Boyd Gaines is a perfectly relaxed, gently ironic, perfectly underplayed Stage Manager. Despite his folksy demeanor, the Stage Manager has opinions, is sophisticated, and does not suffer fools gladly. However, while we get to catch glimpses of this, he will not let it get in the way of his gentlemanly gentleness. It is not an unusual interpretation, for this is how Thornton Wilder has written the role. However, Gaines has got it down perfectly. Also notice that, while Gaines is the softest spoken person on stage, his enunciation and projection are such that every one of his words is clearly heard.
Gaines is well supported by an excellent ensemble cast. Kati Brazda (Mrs. Gibbs), Kathleen McNenny (Mrs. Webb), Sean Cullen (Dr. Gibbs), Lee Sellars (Mr. Webb), Aaron Ballard (Emily Webb), Pico Alexander (George Gibbs), Matthew Lawler (Simon Stimpson), and Wally Dunn (Professor Willard) lead an ensemble whose everyday simplicity completes Wilder's creations. The exception is the role of Mrs. Soames, well delineated by Mary McLain, who cuts across the gentler grain of Wilder's other characters.
To my taste, there are two missteps in the production. The three-act play is performed with just one intermission after the second act. It is understandable as it serves today's less patient audiences. However, it reduces the effect of a first act whose curtain leaves us with much to savor, and reduces the specialness of that golden day which comprises the second act. It felt to me that some small cuts have been made in the process, but my memory is such that I cannot state that definitively. Most importantly, the play feels rushed in its transition into two acts. The other misstep is the incorporation of a ghostly, echo sound during the third act. This is an inappropriate gimmick that disturbs the simple beauty of the writing.

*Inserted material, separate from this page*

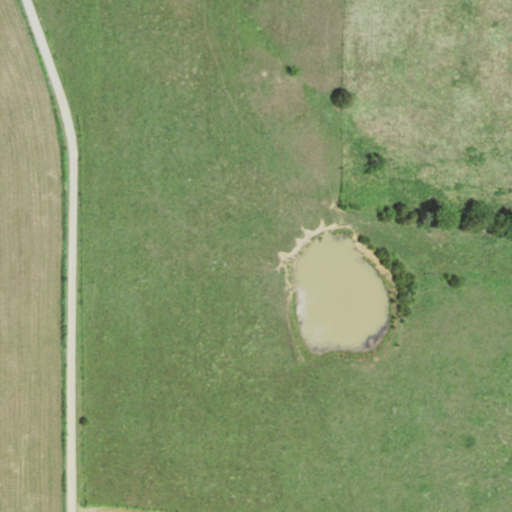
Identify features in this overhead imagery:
road: (70, 252)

Our Town is the first collaboration between George Street Playhouse and its prestigious next door neighbor, Mason Gross School of the Arts at Rutgers University (where director David Esbjornson is the chair of the theatre department). George Street Playhouse Artistic Director David Saint has written that "The impetus behind this venture was to allow us to do large cast classic plays while allowing the most talented graduates of Mason Gross to work side-by-side with seasoned professional actors from New York." The George Street - Mason Gross initiative is off to an impressive start with this production of Thornton Wilder's masterpiece Our Town with a large gifted cast of superbly integrated actors .
Our Town continues performances (Evenings: Tuesday - Saturday (except 5/21, 5/22) 8 pm/ Sunday (except 5/4, 5/18) 7 pm / Matinees: Thursday, Saturday and Sunday (except 5/8, 5/17, 5/22) through May 25, 2014, at the George Street Playhouse, 9 Livingston Avenue, New Brunswick, N.J. 08901; Box Office: 732-246-7717; Online: www.GSPonline.org.